Saat menjalankan tugas sebagai pewarta, tas ke(sayang)an itu tak pernah lepas dari bawaan saya. Namun kondisinya yang sudah mulai robek, membuat saya berpikir ulang jika harus membawanya kesana kemari. Itu sudah berlangsung dua-tiga bulan belakangan ini. Seiring waktu, saya malah mulai terbiasa bepergian tanpa menyandang ransel itu lagi.

Keinginan untuk menjahitnya kembali juga terlampau maksa sih. Menggantikannya dengan yang baru nampaknya justru akan lebih baik.


***

Seperti barang-barang itu, ada kalanya kita memang harus paham untuk merelakan yang harus dilepaskan. Mengikhlaskan pengganti yang lebih baik. Bukan karena kita tak menyukainya lagi. Hanya saja, waktu dan kebutuhan yang membuatnya jadi hal berbeda.

Mungkin, ketika saya terus mempertahankannya, tak akan memberikan manfaat lebih besar. Pertimbangan kemaslahatan juga tentu lebih besar, selain persoalan untung-rugi.

Saya harus menyesuaikan kebutuhan gadget untuk keperluan kerja. Tak semata-mata terdorong oleh gaya hidup dari kebanyakan orang. Pekerjaan saya menuntut untuk mampu beradaptasi dengan segala kalangan narasumber melalui "pegangan" teknologi yang cukup meyakinkan.

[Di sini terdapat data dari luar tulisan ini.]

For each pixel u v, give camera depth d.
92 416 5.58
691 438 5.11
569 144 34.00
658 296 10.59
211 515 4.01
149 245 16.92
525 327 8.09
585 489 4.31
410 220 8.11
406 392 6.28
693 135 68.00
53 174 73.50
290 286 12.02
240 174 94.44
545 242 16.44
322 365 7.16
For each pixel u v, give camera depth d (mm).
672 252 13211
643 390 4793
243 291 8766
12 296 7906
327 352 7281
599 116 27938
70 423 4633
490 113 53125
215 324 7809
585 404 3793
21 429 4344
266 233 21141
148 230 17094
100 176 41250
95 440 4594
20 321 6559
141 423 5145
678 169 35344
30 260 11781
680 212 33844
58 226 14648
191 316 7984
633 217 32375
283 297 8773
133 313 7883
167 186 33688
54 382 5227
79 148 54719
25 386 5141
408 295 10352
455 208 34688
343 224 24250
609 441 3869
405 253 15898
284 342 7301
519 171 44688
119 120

Pernah menonton anime One Piece? Sang penulis manga, Eichiro Oda begitu jenius menempatkan momen paling epik ketika para kru kapal bajak laut Topi Jerami harus merelakan kepergian sang kapal kesayangan, Going Merry.

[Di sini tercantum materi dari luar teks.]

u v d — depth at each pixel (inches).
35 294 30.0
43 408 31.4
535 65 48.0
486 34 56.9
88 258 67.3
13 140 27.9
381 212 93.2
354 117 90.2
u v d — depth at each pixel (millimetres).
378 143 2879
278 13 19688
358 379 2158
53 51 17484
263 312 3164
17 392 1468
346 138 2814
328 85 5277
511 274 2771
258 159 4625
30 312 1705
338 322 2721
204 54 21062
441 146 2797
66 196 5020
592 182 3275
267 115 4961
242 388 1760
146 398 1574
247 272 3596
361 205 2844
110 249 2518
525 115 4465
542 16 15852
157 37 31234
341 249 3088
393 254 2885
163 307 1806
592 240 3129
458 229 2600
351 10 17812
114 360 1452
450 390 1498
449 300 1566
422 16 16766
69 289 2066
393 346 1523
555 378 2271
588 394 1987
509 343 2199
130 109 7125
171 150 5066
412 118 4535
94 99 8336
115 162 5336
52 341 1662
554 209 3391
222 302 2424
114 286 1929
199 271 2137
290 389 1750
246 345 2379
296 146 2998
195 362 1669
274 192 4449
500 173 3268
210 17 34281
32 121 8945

Kapal itulah yang selama ini telah menemani arah petualangan mereka. Kapal yang juga tak jarang menjadi penyelamat di saat-saat genting menghadapi musuh bajak laut hingga angkatan laut Marine. Kapal yang "hidup" sebagai nakama/ teman perjalanan di laut.

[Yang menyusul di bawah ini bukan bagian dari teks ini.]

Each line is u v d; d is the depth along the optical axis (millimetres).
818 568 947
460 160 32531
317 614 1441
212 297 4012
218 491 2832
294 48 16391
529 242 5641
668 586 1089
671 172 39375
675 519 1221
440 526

Luffy harus sampai berduel dengan temannya, Usopp, hanya gara-gara perselisihan, apakah akan mengganti kapal itu dengan kapal baru? Usopp yang bisa dikatakan sebagai pemilik kapal tak rela kapal kesayangan mereka diganti. Akan tetapi, sebodoh-bodohnya kapten kapal, Luffy tahu kalau kebutuhan mereka saat itu adalah mengganti kapal dengan yang lebih bagus dan bisa menemani perjalanan mereka lebih jauh lagi. Alhasil, "kematian" Going Merry menjadi epic moment dalam dunia One Piece tersebut.

Episode paling mengharukan dari anime One Piece. (Sumber: Google)

Pada saatnya kita memang harus kehilangan sesuatu yang dianggap berharga. Kenyataannya, bukan benar-benar lenyap tak bersisa. Hanya menyesuaikan saja dengan keadaan bagaimana ia dibutuhkan. Terkadang, kita mesti pandai menempatkan perasaan masih-sayang itu.

Karena sejatinya, tak ada yang benar-benar hilang. Segalanya berganti dan tetap akan membekaskan kenangan. (*)


*Imam Rahmanto


NB: Semakin lama menggarap naskah-naskah olahraga, saya semakin terbiasa dengan model tulisan straight-news. Tulisan ala "saya" semakin pudar dimakan waktu dan intensitas menulis berita yang saban hari dipelototi.